1 For example, Neuro-Linguistic Programming, Milton H. Erickson, Ken Wilber, Slavoj Zizek.

This hundred-year commemoration—if it is not to pass us by as any other public relations opportunity amid calls for renewal, etc. ad infinitum—has to be a call to discernment. The burning of the First Goetheanum led the anthroposophical endeavor out over the Christmas Conference and into the world.

Anthroposophy at present lingers largely in a rather passive and sentimental form.
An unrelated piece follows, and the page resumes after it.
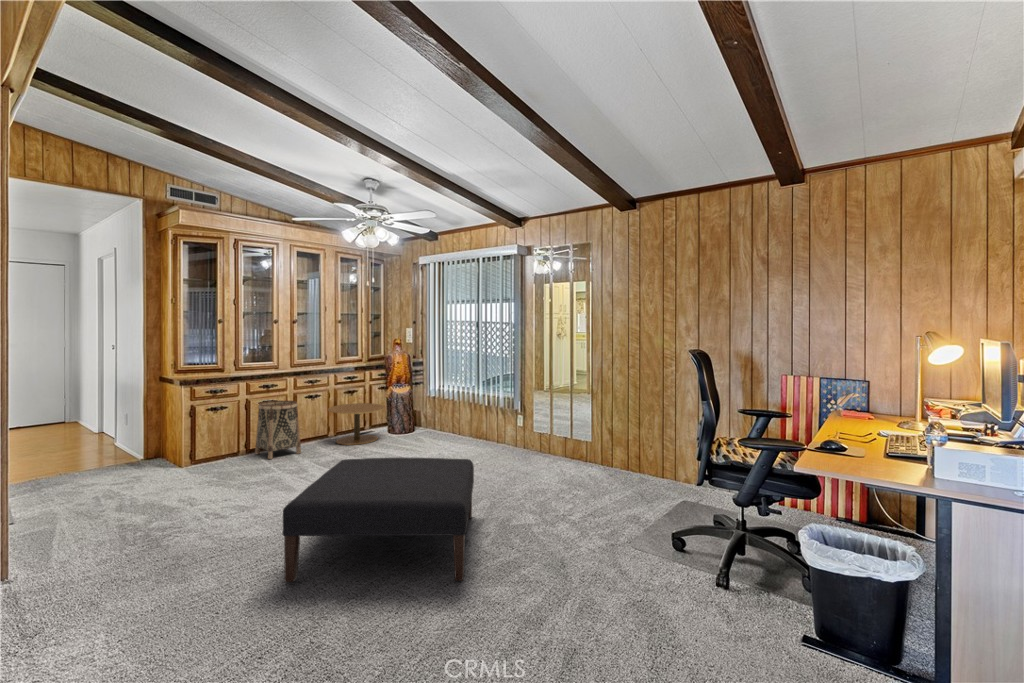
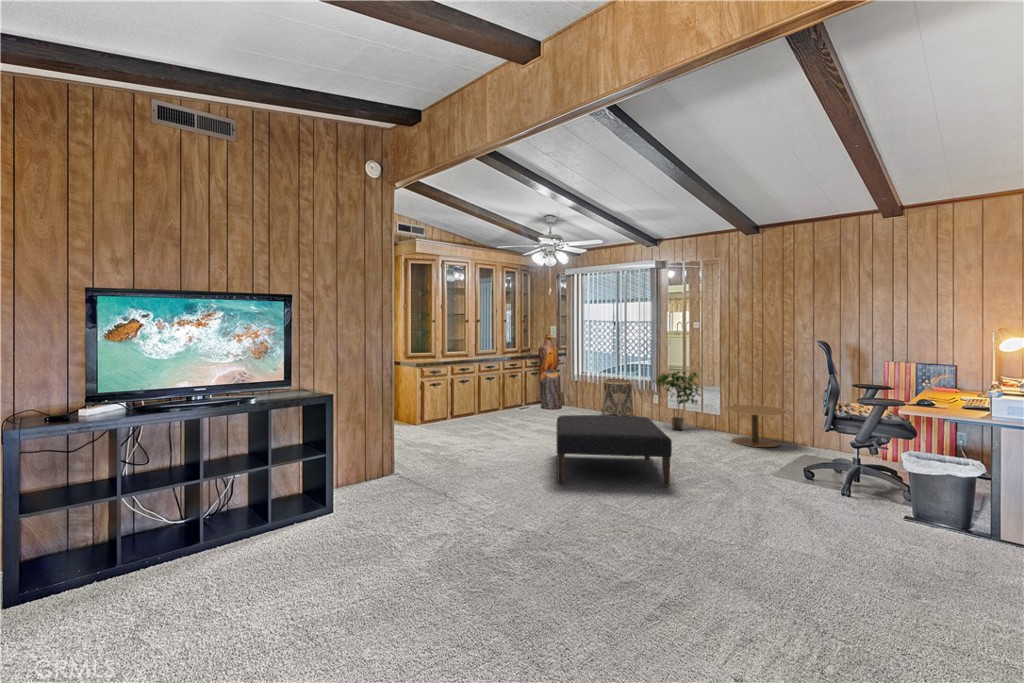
potted plant: none [509,387,571,464] -> present [653,371,701,430]
basket: present [255,400,301,459] -> present [601,379,634,417]
side table: present [328,403,385,445] -> present [724,405,786,447]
If the hundred-year mark means anything, its meaning would be to see where ghosts can be laid to rest (anthroposophy, as if stuck in a graveyard, needs to be awoken like a sleeping beauty from enchantment)—and to be brave, to seek out those with whom we can work to further develop living spiritual work, and to leave the archival and proselytizing work for those who perhaps need it more in this life.

2 Words stated by Rudolf Steiner in devastation after the fire.

Perhaps we might think of the butterfly meditation 3 that Steiner gave shortly after the fire, and transform it dynamically so as to imagine the new. After the chrysalis, over the tragic ruins, out from the fire arises a phoenix.

Richard Cooper was born in the United Kingdom, and later studied history, social work, and psychology. He moved to Switzerland in 2002, and continued anthroposophical study in fine art, philosophy, poetry, eurythmy, and geopolitics. In 2023, together with The First Class Esoteric Youth Circle of 12 (with an initiative named Anthroposophicum), he started an online social initiative for meditation and anthroposophical research (with participants from Ukraine, Europe, and the United States).

3 The “Falter” Meditation in German. See Freemasonry and Ritual Work (SteinerBooks, 2007), GA 265.